With my new look complete, I marched up Queen St to the office feeling nonchalant and mysterious, only to have a co-worker ask me in the elevator if I was feeling OK, and have Viva fashion editor Dan Ahwa take one look me and comment that I looked a bit pale. Not exactly the sort of feedback I was after with my new bad ass attitude. Did I just spend an hour in a makeup chair achieving a dishevelled look I’ve inadvertently accomplished after waking up hungover?
As the day wore on, so did my makeup. Sinking into the creases of my eyelids, my beauty look quickly turned from “gothic chic” to “hungover chic”, then eventually a “someone help that girl” look that was not in any way chic. Combined with my chronic resting b**ch face, it wasn’t earning me extra friends.
This beauty look on the runway? A knockout. Off the runway? Not so much. The trending beauty look would fare better toned down, with the subtle slept in look an edgy alternative to the classic smoky eye — easily achieved with a simple black eyeliner and a big sleep.

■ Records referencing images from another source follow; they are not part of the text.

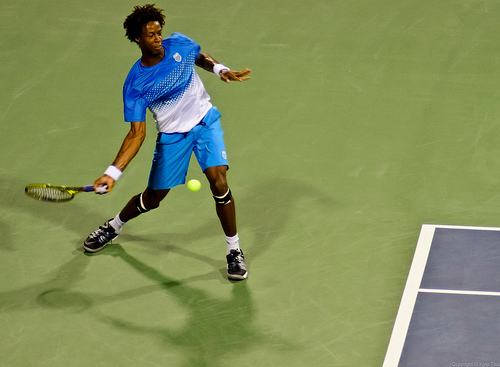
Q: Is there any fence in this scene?
A: No, there are no fences.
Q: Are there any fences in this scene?
A: No, there are no fences.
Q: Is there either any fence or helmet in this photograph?
A: No, there are no fences or helmets.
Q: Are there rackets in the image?
A: Yes, there is a racket.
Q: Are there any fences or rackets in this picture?
A: Yes, there is a racket.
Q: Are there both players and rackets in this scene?
A: Yes, there are both a racket and a player.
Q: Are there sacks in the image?
A: No, there are no sacks.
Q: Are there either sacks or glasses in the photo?
A: No, there are no sacks or glasses.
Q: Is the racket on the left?
A: Yes, the racket is on the left of the image.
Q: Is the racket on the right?
A: No, the racket is on the left of the image.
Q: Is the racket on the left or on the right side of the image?
A: The racket is on the left of the image.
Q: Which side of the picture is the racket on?
A: The racket is on the left of the image.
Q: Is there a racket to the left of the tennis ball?
A: Yes, there is a racket to the left of the tennis ball.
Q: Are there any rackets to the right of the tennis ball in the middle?
A: No, the racket is to the left of the tennis ball.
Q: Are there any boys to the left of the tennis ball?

Writer Rosie Kelway tries out the graphic floating eyeliner look seen at Zambesi, Kate Sylvester, Sean Kelly and Lucilla Gray.
I often opt for a natural makeup look, sometimes preferring lipstick with no other makeup. Occasionally, I might try a liquid eyeliner cat eye but I’m not very good at drawing it on in a straight line and often one eye won’t match the other.

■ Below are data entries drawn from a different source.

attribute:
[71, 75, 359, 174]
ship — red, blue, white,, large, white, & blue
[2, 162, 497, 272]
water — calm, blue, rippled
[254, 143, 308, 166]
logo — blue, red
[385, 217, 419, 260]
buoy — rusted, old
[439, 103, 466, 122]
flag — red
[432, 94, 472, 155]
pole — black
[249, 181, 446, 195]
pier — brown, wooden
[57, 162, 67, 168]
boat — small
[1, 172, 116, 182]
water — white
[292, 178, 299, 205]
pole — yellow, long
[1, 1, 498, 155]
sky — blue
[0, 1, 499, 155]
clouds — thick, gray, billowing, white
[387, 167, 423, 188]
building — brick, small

So, when I spotted the floating eyeliner look at multiple NZFW shows, I thought this was something worth trying. The look I wore was from Project Runway winner Sean Kelly’s show, which featured three beauty looks.
I went for the first, which focused on really dewy skin with clear ‘‘lip glass’’ and a custom-coloured blue floating liner with white painted into the corner of the lid. The liner sat about .5mm above the lash line rather than touching hard up against it as most eyeliners do typically.

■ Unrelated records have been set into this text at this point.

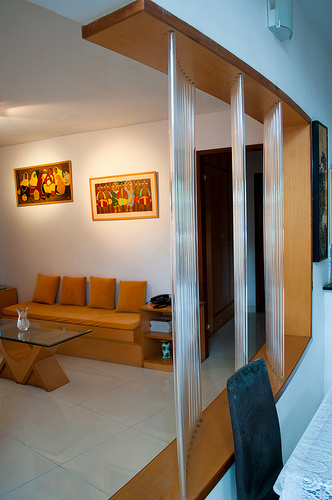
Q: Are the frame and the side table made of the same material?
A: Yes, both the frame and the side table are made of wood.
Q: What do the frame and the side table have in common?
A: The material, both the frame and the side table are wooden.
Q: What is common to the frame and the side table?
A: The material, both the frame and the side table are wooden.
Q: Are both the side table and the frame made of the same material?
A: Yes, both the side table and the frame are made of wood.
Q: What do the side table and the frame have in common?
A: The material, both the side table and the frame are wooden.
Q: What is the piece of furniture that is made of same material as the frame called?
A: The piece of furniture is a side table.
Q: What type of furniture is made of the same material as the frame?
A: The side table is made of the same material as the frame.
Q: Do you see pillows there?
A: Yes, there is a pillow.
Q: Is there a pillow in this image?
A: Yes, there is a pillow.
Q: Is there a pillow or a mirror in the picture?
A: Yes, there is a pillow.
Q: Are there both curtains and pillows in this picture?
A: No, there is a pillow but no curtains.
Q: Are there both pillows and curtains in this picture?
A: No, there is a pillow but no curtains.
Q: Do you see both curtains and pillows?
A: No, there is a pillow but no curtains.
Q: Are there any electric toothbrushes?
A: No, there are no electric toothbrushes.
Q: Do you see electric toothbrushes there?
A: No, there are no electric toothbrushes.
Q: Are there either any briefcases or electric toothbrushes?
A: No, there are no electric toothbrushes or briefcases.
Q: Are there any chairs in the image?
A: Yes, there is a chair.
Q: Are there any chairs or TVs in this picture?
A: Yes, there is a chair.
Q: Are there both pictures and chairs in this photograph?
A: Yes, there are both a chair and a picture.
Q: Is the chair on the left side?
A: No, the chair is on the right of the image.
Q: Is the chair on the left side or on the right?
A: The chair is on the right of the image.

To pull off this look for the day, I thought ahead and wore an all white outfit — T-shirt, jeans, shoes with a black leather jacket — thinking a bright liner would be all the colour I’d need.
M.A.C senior artist Kiekie Stanners, who came up with many of the NZFW runway makeup looks this year, says a recurring theme was an emphasis on eyes rather than lips.
“Designers all definitely had this idea of wanting makeup to be beautiful, but with a tweak on the eye. No one really requested strong lips at all.”
Almost all designers on the shows she worked on had tweaks of naturals.
“Usually, there will be a couple of designers that are about a bold lip or lip that is going to match in with the collection, but not this year. It was definitely a very strong feeling toward creating really beautiful skin and just a feeling of having that tweak of a graphic line feature or a strong eye, rather than classic beauty makeup as such or something that was obviously matchy-matchy.”
While wearing Sean Kelly’s look, I noticed that lip glass is not very practical: your hair gets stuck in it. In fact, everything gets stuck in it. I had food clinging to it, I’d bought new socks and that morning tried to bite through the little plastic thing that links them together, and that also managed to stick to my lips.
The eye colour though, was really enjoyable to wear. I received lots of compliments on it: “Wow, that’s bright”, “Hello pretty lady,” from a homeless man on Queen St. My biggest compliment? Being told I looked like Agnetha Faltskog from Abba.
The key to pulling off coloured floating liner is to keep all other makeup really natural and to plan your outfit around the look, as the makeup is almost an accessory. I think this floating style seems a much more practical approach to wearing eyeliner. I might be wrong, but when you don’t need to apply liner directly to the lashline it actually makes putting it on seem easier.